I hooked the end of the leash to his collar and snapped a couple of clip weights to the handle and headed out the door. While Rufus did his business and scampered about, I did some arm raises and bicep curls. I wanted to keep myself occupied. From now on I was going to start being a little more disciplined with myself, and that included getting a good workout every day. I must have looked like a deranged person flapping my arms up and down at the end of Rufus’s leash, but I didn’t care.
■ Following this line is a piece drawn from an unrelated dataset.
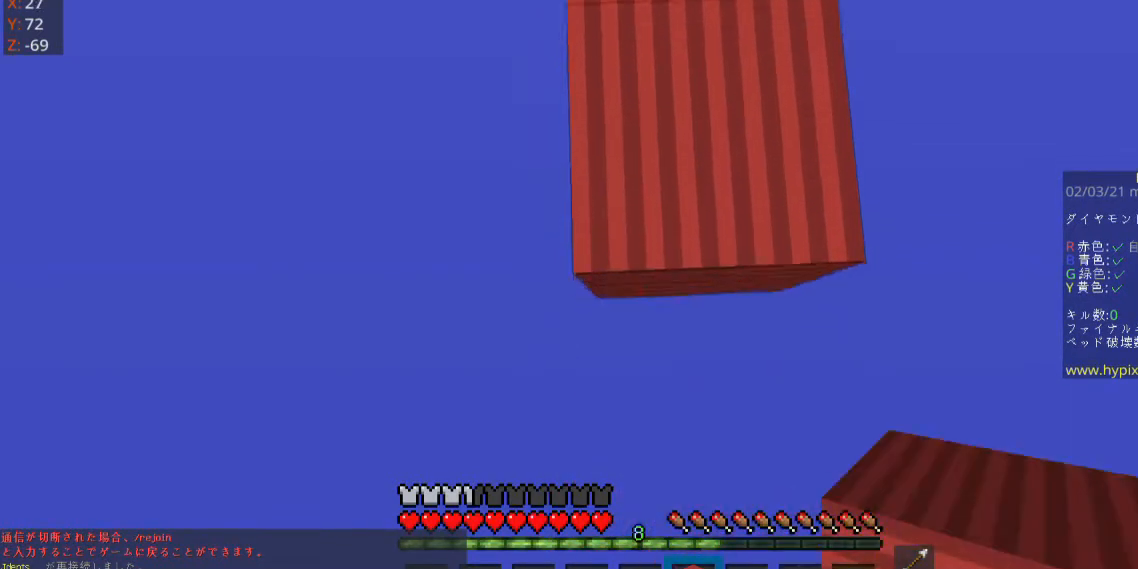
{"keys": ["s"], "mouse": [], "events": [[200, "mouse_right", "down"], [433, "mouse_right", "up"]]}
After a perfectly uneventful walk around the block and a good long brushing session, I gave Rufus a kiss on the nose and a little hug. The Graysons were taking him to visit their son in North Carolina later in the afternoon, so I knew I wasn’t going to see him for a few days.

At the Kitty Haven, Marge was on the phone talking to a rescue center in Jacksonville about two older cats they had brought in but couldn’t afford to keep. If Marge didn’t take them, they’d have to be put down. She was arranging for Jaz to make the four-hour drive to pick up the cats and bring them back to the Haven. Marge waved and pointed me to the back, where I found Charlotte in one of the private cubicles.

She was her usual snarky self. With all the food and love she was getting from Marge and Jaz, I wasn’t too worried about her, but I knew she’d probably be a lot happier once she was back in her own home. I didn’t allow myself to think about what her life was going to be like without Mr. Harwick, or whether she knew that he was gone. It was too much to bear.

She hissed dismissively at me as I sat down on the floor next to her, but I knew she didn’t really mean it. Stroking her from head to tail while she arched her back and pushed herself against my hand, I told her it wouldn’t be much longer before she was back home, and I did my best to form a mental picture of her curled up among the pillows in the Harwicks’ big canopy bed. I like to do that just in case cats can read minds. Of course it’s crazy, but I do it anyway.